Like in my other question I've tried to work with the Cholesky-decomposition because $\prod_{i=1}^n \Vert a_{i}\Vert$ is basically the same operation as $\prod_{i=1}^n a_{i,i}$ with the difference, that the first product square-roots all elements.
Sadly, my attempt failed because it seems like $\det(A)$ is actually greater than the product.
Can anyone help me finding a good proof?
It is a bit more delicate. On the other hand more is true.

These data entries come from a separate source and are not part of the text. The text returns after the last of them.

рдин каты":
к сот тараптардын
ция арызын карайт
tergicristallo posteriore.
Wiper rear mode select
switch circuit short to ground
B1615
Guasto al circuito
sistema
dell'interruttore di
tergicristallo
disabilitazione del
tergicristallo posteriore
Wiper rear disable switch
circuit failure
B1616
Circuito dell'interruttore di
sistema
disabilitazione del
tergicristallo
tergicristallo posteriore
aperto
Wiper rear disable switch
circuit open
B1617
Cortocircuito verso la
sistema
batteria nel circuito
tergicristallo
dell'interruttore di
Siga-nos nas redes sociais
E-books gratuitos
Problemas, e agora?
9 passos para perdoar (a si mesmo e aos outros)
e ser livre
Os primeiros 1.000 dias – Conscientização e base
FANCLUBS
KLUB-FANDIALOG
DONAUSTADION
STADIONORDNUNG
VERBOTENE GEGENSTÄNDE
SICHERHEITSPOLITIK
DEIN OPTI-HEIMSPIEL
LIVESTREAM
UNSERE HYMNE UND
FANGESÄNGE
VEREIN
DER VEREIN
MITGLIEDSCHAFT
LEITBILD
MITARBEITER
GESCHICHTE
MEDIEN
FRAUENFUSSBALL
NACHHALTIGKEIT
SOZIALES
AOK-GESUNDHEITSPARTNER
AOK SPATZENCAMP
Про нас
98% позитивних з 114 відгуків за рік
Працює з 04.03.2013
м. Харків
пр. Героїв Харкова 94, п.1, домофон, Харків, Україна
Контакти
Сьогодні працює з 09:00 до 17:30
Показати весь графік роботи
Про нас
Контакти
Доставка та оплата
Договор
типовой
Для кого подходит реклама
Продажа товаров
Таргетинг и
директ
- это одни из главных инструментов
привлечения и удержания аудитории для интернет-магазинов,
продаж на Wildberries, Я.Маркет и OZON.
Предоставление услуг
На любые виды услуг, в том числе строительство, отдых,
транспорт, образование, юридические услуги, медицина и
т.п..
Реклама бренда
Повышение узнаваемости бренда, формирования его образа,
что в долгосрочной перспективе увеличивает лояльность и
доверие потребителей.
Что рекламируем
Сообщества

I will sum it up (since it would be impossible to give all the details):
The volume ${\rm vol}(a_1,\ldots,a_n)$ determined by the $n$ vectors $a_1,\ldots,a_n$ on the columns of $A$ satisfies $$ {\rm vol}(a_1,\ldots,a_n)=\|a_1\|{\rm vol}(a_2,\ldots,a_n)\sin\theta_1, $$ where $\theta_1$ is the angle between $a_1$ and the $(n-1)$-dimensional space determined by $a_2,\ldots,a_n$ (details in the paper above, too lengthy for a reply). Now you iterate this procedure to obtain $$ \lvert\det A\rvert={\rm vol}(a_1,\ldots,a_n)=\prod_{i=1}^n\|a_i\|\prod_{i=1}^{n-1}\sin\theta_i\le\prod_{i=1}^n\|a_i\|, $$ where $\theta_i$ is the angle between $a_i$ and the space determined by $a_{i+1},\ldots,a_n$.
PS. Recall that the volume ${\rm vol}(a_i,\ldots,a_n)$ is defined by $${\rm vol}(a_i,\ldots,a_n)=\sqrt{\det ({A_i}^*A_i)},$$ where $A_i$ is the matrix with columns $a_i,\ldots,a_n$.